MHB Find $(AB)^T$: Calculate Matrix Product & Transpose

[karush]

Let
$A=\left[\begin{array}{c}1 & 2 & -3 \\ 2 & 0 & -1 \end{array}\right] \textit { and }
B=\left[\begin{array}{c}3&2 \\ 1 & -1 \\ 0 & 2 \end{array}\right]$
Find $(AB)^T$$AB=\left[ \begin{array}{cc}(1\cdot 3)+(2\cdot1)+(-3\cdot0) & (1\cdot2)+(2\cdot-1)+(-3\cdot2) \\
(2\cdot3)+(0\cdot1)+ (-1\cdot0) & (2\cdot2)+(0\cdot-1)+(-1\cdot2) \end{array} \right]=\left[\begin{array}{c}5 & -6 \\ 6 & 2 \end{array}\right]$
then transpose I think this is just a diagonal reflection?
$\left[\begin{array}{c}5 & -6 \\ 6 & 2 \end{array}\right]^T=\left[\begin{array}{c}5 & 6 \\ -6 & 2 \end{array}\right]$
ok think this is correct but would like comments .. if any

 

[joypav]

Looks good to me!
However, I wouldn't refer to it as the "diagonal reflection", but that is only my opinion. I only say this because a matrix need not be a square matrix to take the transpose.
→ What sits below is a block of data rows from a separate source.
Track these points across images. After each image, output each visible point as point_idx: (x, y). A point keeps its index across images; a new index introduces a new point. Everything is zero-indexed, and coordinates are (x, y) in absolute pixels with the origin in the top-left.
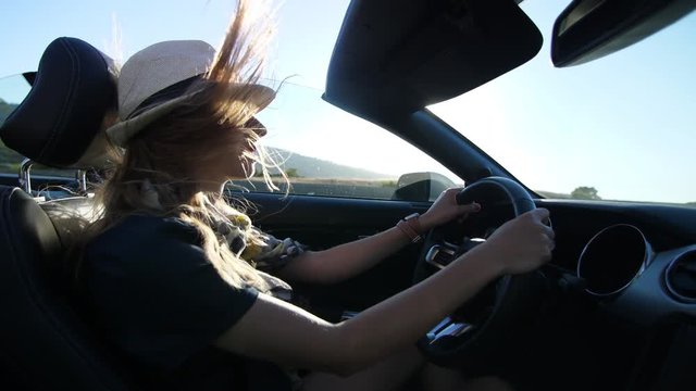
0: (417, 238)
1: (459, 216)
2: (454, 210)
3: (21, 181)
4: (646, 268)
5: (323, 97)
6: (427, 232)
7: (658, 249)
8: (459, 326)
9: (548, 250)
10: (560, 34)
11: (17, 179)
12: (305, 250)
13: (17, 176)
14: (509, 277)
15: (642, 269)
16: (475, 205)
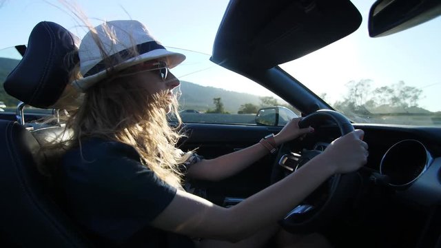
0: (273, 151)
1: (300, 136)
2: (297, 131)
3: (18, 117)
4: (427, 169)
5: (211, 59)
6: (279, 147)
7: (435, 156)
8: (303, 207)
9: (365, 157)
10: (374, 15)
11: (15, 115)
12: (201, 159)
13: (15, 113)
14: (340, 175)
15: (425, 169)
16: (310, 129)
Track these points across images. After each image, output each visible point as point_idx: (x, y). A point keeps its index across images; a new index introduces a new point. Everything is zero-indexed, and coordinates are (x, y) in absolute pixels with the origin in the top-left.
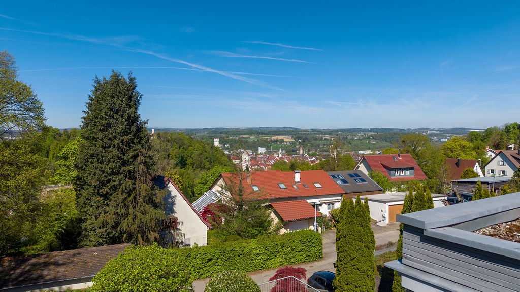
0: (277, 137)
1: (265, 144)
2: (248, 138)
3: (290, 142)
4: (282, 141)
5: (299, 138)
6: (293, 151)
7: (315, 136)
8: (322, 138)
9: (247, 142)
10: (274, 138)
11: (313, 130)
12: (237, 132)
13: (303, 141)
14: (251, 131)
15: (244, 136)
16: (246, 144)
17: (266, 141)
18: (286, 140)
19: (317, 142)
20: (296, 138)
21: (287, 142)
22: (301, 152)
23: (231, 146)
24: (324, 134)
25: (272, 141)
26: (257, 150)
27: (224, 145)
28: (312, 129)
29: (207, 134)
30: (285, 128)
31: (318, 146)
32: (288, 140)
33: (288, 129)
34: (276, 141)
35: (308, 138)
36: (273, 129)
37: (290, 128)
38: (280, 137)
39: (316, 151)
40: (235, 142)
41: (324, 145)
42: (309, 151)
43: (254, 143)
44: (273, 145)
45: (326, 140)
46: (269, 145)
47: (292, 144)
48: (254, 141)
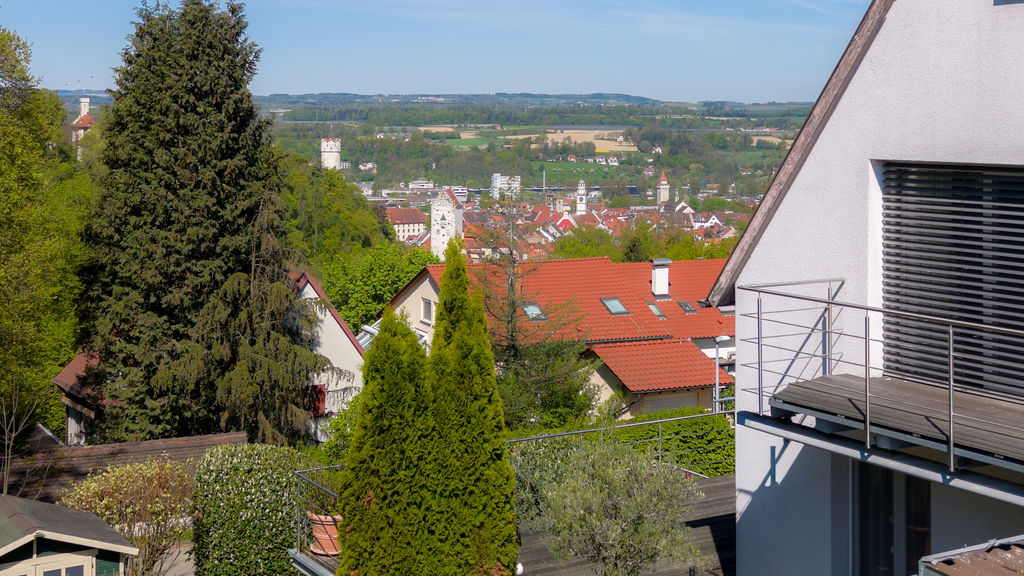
0: (567, 133)
1: (521, 162)
2: (451, 137)
3: (617, 155)
4: (588, 151)
5: (655, 139)
6: (633, 191)
7: (718, 133)
8: (747, 138)
9: (447, 153)
10: (556, 137)
11: (712, 109)
12: (407, 111)
13: (673, 153)
14: (465, 111)
15: (434, 129)
16: (444, 162)
17: (522, 150)
18: (602, 147)
19: (729, 157)
20: (644, 137)
21: (606, 156)
22: (664, 194)
23: (383, 168)
24: (757, 125)
25: (545, 150)
26: (488, 184)
27: (356, 164)
28: (706, 104)
29: (286, 117)
30: (599, 96)
31: (731, 171)
32: (610, 145)
33: (613, 103)
34: (564, 151)
35: (691, 137)
36: (553, 103)
37: (618, 96)
38: (579, 136)
39: (723, 191)
40: (399, 151)
41: (757, 167)
42: (695, 190)
43: (475, 155)
44: (553, 166)
45: (761, 145)
46: (536, 165)
47: (628, 162)
48: (475, 149)
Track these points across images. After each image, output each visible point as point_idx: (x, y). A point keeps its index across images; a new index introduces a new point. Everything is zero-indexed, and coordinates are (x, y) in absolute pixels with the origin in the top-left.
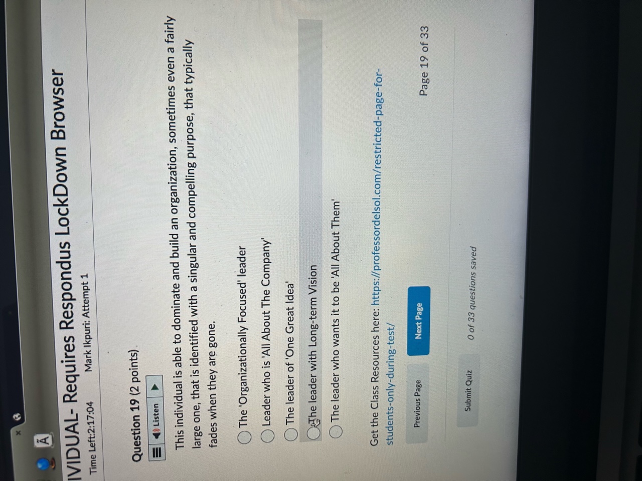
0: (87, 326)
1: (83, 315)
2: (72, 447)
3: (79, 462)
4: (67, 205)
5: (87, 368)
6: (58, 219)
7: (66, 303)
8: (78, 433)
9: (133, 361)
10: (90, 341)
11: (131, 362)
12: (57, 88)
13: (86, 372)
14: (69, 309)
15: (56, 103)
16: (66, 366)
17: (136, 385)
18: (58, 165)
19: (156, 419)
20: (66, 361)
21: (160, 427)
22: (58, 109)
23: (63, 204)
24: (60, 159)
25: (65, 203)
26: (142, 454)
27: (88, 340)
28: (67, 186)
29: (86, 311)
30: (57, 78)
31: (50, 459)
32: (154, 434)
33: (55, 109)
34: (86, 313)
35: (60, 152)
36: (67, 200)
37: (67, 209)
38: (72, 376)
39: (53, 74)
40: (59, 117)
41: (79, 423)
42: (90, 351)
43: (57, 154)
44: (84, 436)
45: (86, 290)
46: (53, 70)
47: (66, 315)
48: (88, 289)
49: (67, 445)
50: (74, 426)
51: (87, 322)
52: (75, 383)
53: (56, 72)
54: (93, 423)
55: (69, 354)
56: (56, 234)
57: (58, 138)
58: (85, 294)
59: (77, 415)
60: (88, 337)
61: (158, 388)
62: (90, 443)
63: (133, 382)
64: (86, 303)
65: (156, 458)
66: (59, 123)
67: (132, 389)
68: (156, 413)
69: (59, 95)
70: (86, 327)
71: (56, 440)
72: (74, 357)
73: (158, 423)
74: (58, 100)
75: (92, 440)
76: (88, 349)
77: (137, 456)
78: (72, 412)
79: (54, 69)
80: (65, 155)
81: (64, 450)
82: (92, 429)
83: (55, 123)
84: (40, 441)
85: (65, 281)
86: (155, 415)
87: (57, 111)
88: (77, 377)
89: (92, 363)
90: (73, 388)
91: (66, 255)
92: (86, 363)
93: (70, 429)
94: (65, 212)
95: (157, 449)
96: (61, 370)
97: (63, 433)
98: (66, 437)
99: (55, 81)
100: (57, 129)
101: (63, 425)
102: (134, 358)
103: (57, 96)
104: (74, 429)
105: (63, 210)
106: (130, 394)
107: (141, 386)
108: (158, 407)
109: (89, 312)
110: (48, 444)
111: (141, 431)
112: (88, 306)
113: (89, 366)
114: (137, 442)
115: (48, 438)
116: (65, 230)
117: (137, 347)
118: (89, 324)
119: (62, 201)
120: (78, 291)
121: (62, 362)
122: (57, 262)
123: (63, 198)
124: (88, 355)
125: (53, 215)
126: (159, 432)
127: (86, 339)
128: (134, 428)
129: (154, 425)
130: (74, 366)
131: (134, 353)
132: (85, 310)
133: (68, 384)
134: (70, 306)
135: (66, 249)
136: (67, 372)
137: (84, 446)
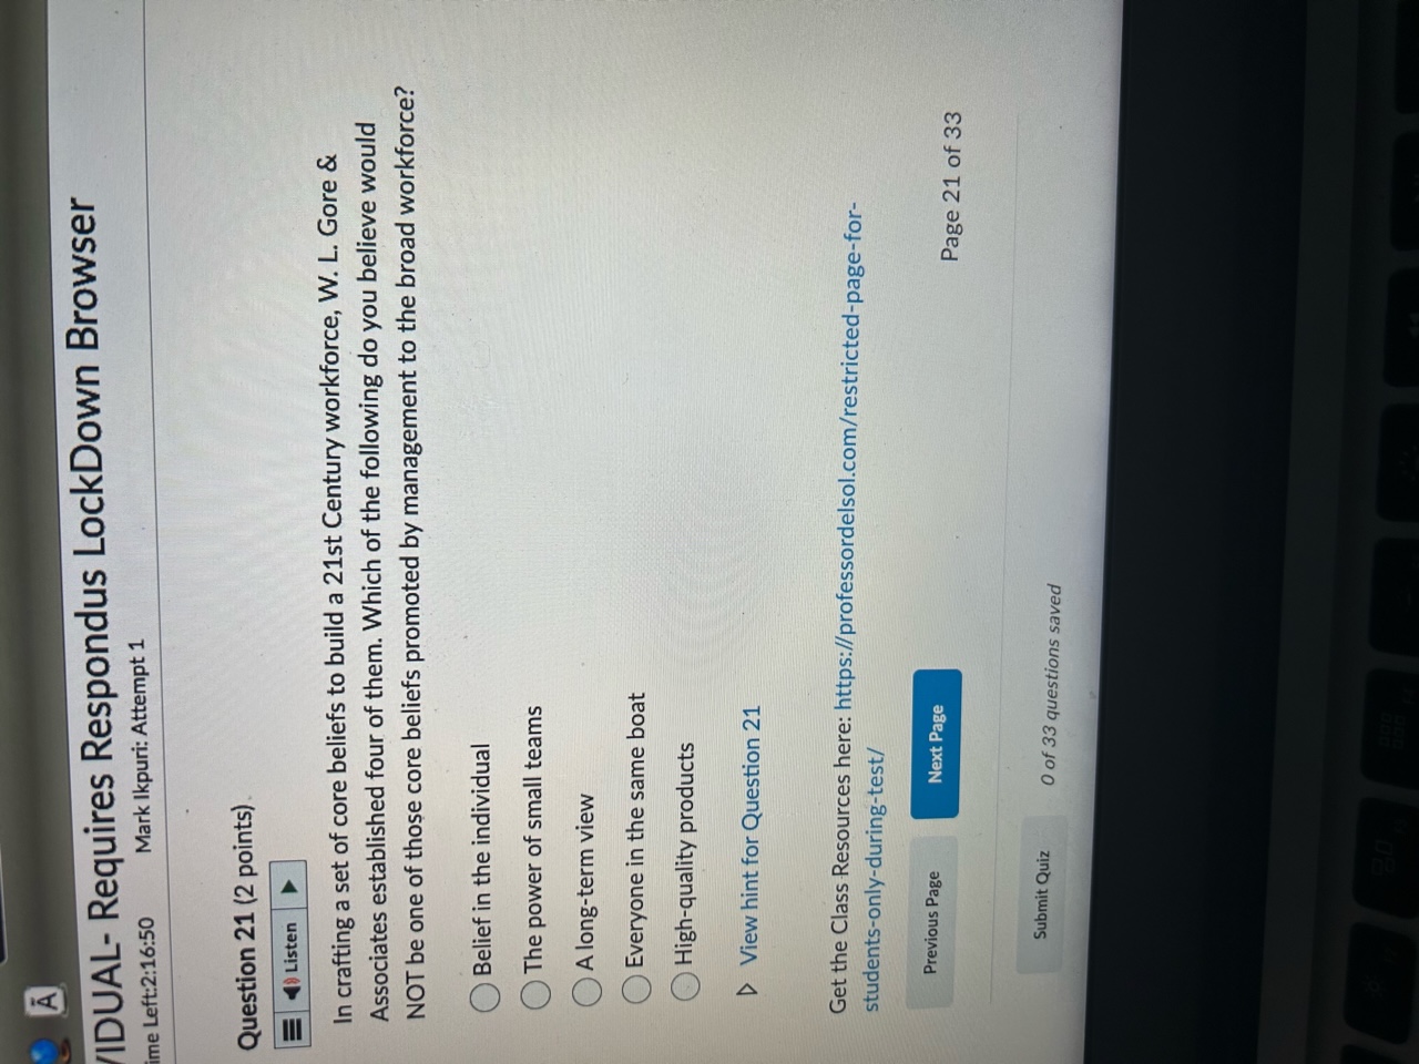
0: (141, 753)
1: (134, 729)
2: (107, 1016)
3: (122, 1049)
4: (100, 491)
5: (141, 844)
6: (81, 521)
7: (96, 702)
8: (119, 986)
9: (242, 830)
10: (147, 786)
11: (237, 832)
12: (81, 238)
13: (139, 853)
14: (102, 717)
15: (78, 271)
16: (96, 840)
17: (247, 882)
18: (82, 403)
19: (290, 956)
20: (95, 830)
21: (301, 975)
22: (82, 282)
23: (91, 489)
24: (85, 392)
25: (96, 487)
26: (259, 1034)
27: (143, 785)
28: (101, 451)
29: (140, 722)
30: (81, 218)
31: (59, 1041)
32: (286, 990)
33: (76, 284)
34: (141, 726)
35: (85, 375)
36: (100, 479)
37: (100, 500)
38: (108, 863)
39: (73, 208)
40: (86, 300)
41: (122, 965)
42: (148, 808)
43: (80, 381)
44: (132, 992)
45: (141, 675)
46: (73, 200)
47: (95, 728)
48: (143, 673)
49: (96, 1012)
50: (111, 970)
51: (142, 745)
52: (114, 877)
53: (79, 203)
54: (153, 964)
55: (102, 814)
56: (76, 553)
57: (82, 345)
58: (138, 683)
59: (118, 947)
60: (143, 777)
61: (297, 888)
62: (145, 1008)
63: (242, 875)
64: (140, 704)
65: (290, 1043)
66: (84, 314)
67: (239, 891)
68: (292, 944)
69: (86, 254)
70: (138, 756)
71: (73, 1000)
72: (112, 820)
73: (296, 966)
74: (84, 264)
75: (151, 1001)
76: (143, 804)
77: (250, 1036)
78: (107, 940)
79: (74, 196)
80: (96, 383)
81: (89, 1021)
82: (151, 977)
83: (76, 313)
84: (39, 1002)
85: (94, 655)
86: (289, 947)
87: (82, 287)
88: (118, 865)
89: (151, 834)
90: (110, 888)
91: (98, 598)
92: (139, 834)
93: (103, 976)
94: (95, 505)
95: (292, 1022)
96: (84, 850)
97: (88, 986)
98: (95, 994)
99: (78, 224)
100: (81, 327)
101: (87, 969)
102: (243, 823)
103: (81, 255)
104: (111, 976)
105: (92, 501)
106: (235, 901)
107: (260, 884)
108: (295, 930)
109: (145, 723)
110: (55, 1008)
111: (257, 982)
112: (145, 709)
113: (145, 839)
114: (248, 1006)
115: (54, 995)
116: (95, 544)
117: (250, 798)
118: (145, 749)
119: (90, 481)
120: (120, 678)
121: (86, 830)
122: (77, 615)
123: (91, 477)
124: (144, 817)
125: (70, 513)
126: (298, 985)
127: (139, 780)
128: (242, 976)
129: (287, 971)
130: (112, 840)
131: (245, 812)
132: (136, 718)
133: (100, 878)
134: (104, 710)
135: (97, 585)
136: (96, 853)
137: (132, 1015)
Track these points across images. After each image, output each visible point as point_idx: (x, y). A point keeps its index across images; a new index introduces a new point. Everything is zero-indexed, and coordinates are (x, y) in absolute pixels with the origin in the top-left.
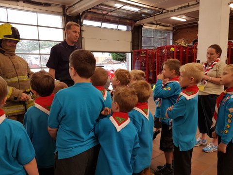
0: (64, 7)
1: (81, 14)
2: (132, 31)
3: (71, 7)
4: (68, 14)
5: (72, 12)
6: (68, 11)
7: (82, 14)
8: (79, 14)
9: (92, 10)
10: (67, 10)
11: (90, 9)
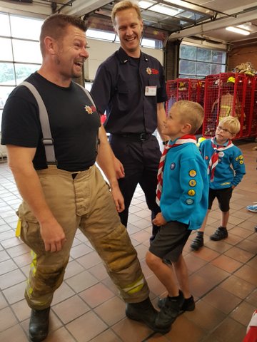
0: (54, 6)
1: (82, 18)
2: (164, 49)
3: (67, 5)
9: (101, 12)
10: (60, 10)
11: (98, 10)
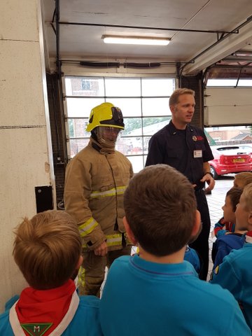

I think of it as, the rows of the original matrix become the columns of the transposed matrix.

Just as an example...

$M =\left[\begin{array}{c}2 & 3 & -1 \\ 3 & 1 & 0 \end{array}\right] $
$M^T =\left[\begin{array}{c}2 & 3 \\ 3 & 1 \\ -1 & 0 \end{array}\right] $